- AUFGABENSTELLUNG -
Alle nachfolgenden Datensätze sind vollständig und zeichengetreu auszugeben.

- EXTRAHIERTES MATERIAL -
################

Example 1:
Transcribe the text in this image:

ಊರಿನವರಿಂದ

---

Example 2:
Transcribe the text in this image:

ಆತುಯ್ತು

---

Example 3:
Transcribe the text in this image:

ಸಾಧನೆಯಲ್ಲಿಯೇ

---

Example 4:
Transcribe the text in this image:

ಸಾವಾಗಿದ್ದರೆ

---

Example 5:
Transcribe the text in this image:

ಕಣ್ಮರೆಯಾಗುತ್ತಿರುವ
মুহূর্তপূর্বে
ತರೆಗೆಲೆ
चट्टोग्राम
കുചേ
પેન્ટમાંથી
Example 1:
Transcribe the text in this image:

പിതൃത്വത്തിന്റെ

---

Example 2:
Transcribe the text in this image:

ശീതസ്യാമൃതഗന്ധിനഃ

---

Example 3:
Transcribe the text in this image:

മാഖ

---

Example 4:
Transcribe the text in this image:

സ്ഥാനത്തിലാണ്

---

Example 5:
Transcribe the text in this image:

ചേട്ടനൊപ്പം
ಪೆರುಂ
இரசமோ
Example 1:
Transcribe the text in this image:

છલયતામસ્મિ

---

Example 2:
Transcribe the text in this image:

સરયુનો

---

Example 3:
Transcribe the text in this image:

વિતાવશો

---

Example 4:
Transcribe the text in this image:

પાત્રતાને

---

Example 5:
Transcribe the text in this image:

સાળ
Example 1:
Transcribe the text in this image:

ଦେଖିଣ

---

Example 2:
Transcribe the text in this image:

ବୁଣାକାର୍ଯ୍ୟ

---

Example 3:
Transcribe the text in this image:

################

- ÜBUNGSERGEBNIS -
Example 1:
Transcribe the text in this image:

ಊರಿನವರಿಂದ

---

Example 2:
Transcribe the text in this image:

ಆತುಯ್ತು

---

Example 3:
Transcribe the text in this image:

ಸಾಧನೆಯಲ್ಲಿಯೇ

---

Example 4:
Transcribe the text in this image:

ಸಾವಾಗಿದ್ದರೆ

---

Example 5:
Transcribe the text in this image:

ಕಣ್ಮರೆಯಾಗುತ್ತಿರುವ
মুহূর্তপূর্বে
ತರೆಗೆಲೆ
चट्टोग्राम
കുചേ
પેન્ટમાંથી
Example 1:
Transcribe the text in this image:

പിതൃത്വത്തിന്റെ

---

Example 2:
Transcribe the text in this image:

ശീതസ്യാമൃതഗന്ധിനഃ

---

Example 3:
Transcribe the text in this image:

മാഖ

---

Example 4:
Transcribe the text in this image:

സ്ഥാനത്തിലാണ്

---

Example 5:
Transcribe the text in this image:

ചേട്ടനൊപ്പം
ಪೆರುಂ
இரசமோ
Example 1:
Transcribe the text in this image:

છલયતામસ્મિ

---

Example 2:
Transcribe the text in this image:

સરયુનો

---

Example 3:
Transcribe the text in this image:

વિતાવશો

---

Example 4:
Transcribe the text in this image:

પાત્રતાને

---

Example 5:
Transcribe the text in this image:

સાળ
Example 1:
Transcribe the text in this image:

ଦେଖିଣ

---

Example 2:
Transcribe the text in this image:

ବୁଣାକାର୍ଯ୍ୟ

---

Example 3:
Transcribe the text in this image:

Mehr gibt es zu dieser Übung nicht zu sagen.